Saved entries
────────────────────

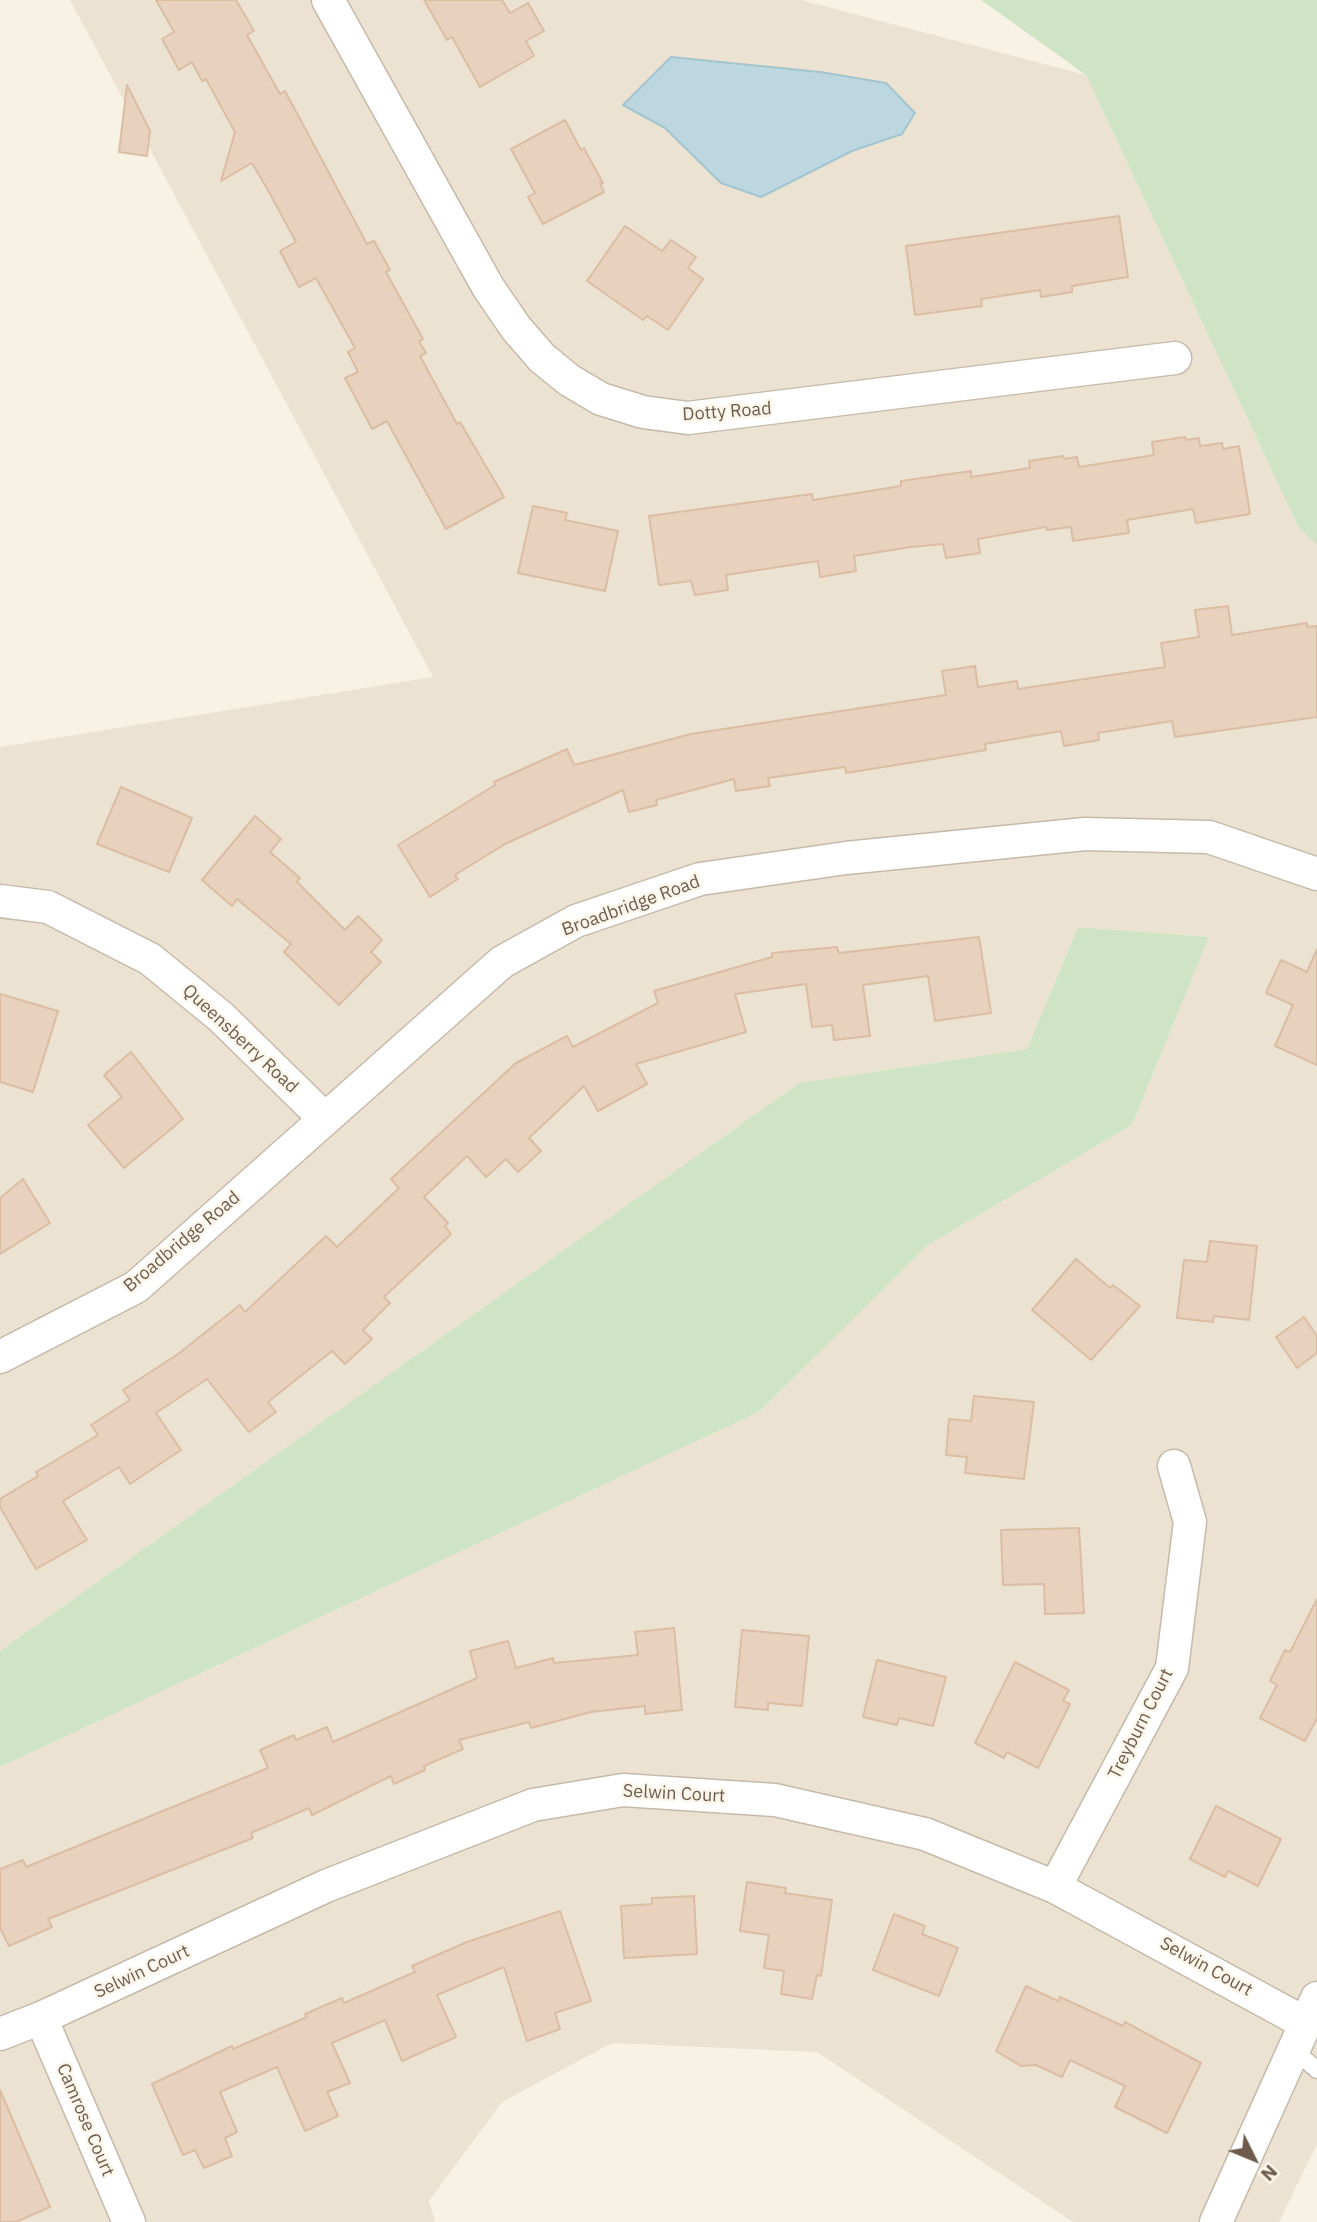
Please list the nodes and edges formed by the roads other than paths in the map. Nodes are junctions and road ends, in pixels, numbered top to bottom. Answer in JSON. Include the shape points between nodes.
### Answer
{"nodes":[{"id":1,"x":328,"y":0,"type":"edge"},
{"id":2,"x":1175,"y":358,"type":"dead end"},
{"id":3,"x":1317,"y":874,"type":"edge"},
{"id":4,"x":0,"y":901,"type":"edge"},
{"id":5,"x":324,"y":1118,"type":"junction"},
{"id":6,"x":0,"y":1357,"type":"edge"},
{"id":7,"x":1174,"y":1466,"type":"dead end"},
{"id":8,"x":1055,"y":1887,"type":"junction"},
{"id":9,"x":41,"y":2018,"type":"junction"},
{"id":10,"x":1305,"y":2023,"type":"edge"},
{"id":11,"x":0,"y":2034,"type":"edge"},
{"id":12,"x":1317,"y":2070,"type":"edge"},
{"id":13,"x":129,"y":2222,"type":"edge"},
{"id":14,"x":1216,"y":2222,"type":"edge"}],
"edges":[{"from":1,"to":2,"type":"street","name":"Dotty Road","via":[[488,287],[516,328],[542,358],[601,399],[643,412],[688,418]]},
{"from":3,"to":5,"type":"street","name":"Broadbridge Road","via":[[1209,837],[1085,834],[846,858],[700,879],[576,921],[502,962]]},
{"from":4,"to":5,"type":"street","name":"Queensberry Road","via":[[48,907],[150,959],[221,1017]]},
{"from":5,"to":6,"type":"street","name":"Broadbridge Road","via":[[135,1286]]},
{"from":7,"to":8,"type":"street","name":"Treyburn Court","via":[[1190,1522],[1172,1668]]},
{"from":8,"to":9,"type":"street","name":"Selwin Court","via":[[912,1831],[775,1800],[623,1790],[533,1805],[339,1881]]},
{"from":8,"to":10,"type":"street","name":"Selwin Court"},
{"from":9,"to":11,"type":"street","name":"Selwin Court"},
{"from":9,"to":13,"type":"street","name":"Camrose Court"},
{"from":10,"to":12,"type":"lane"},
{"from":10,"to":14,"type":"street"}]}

────────────────────

> Task instructions: The answer must consist of each line in the entries above that includes "Broadbridge".

> Exercise solution:
{"from":3,"to":5,"type":"street","name":"Broadbridge Road","via":[[1209,837],[1085,834],[846,858],[700,879],[576,921],[502,962]]},
{"from":5,"to":6,"type":"street","name":"Broadbridge Road","via":[[135,1286]]},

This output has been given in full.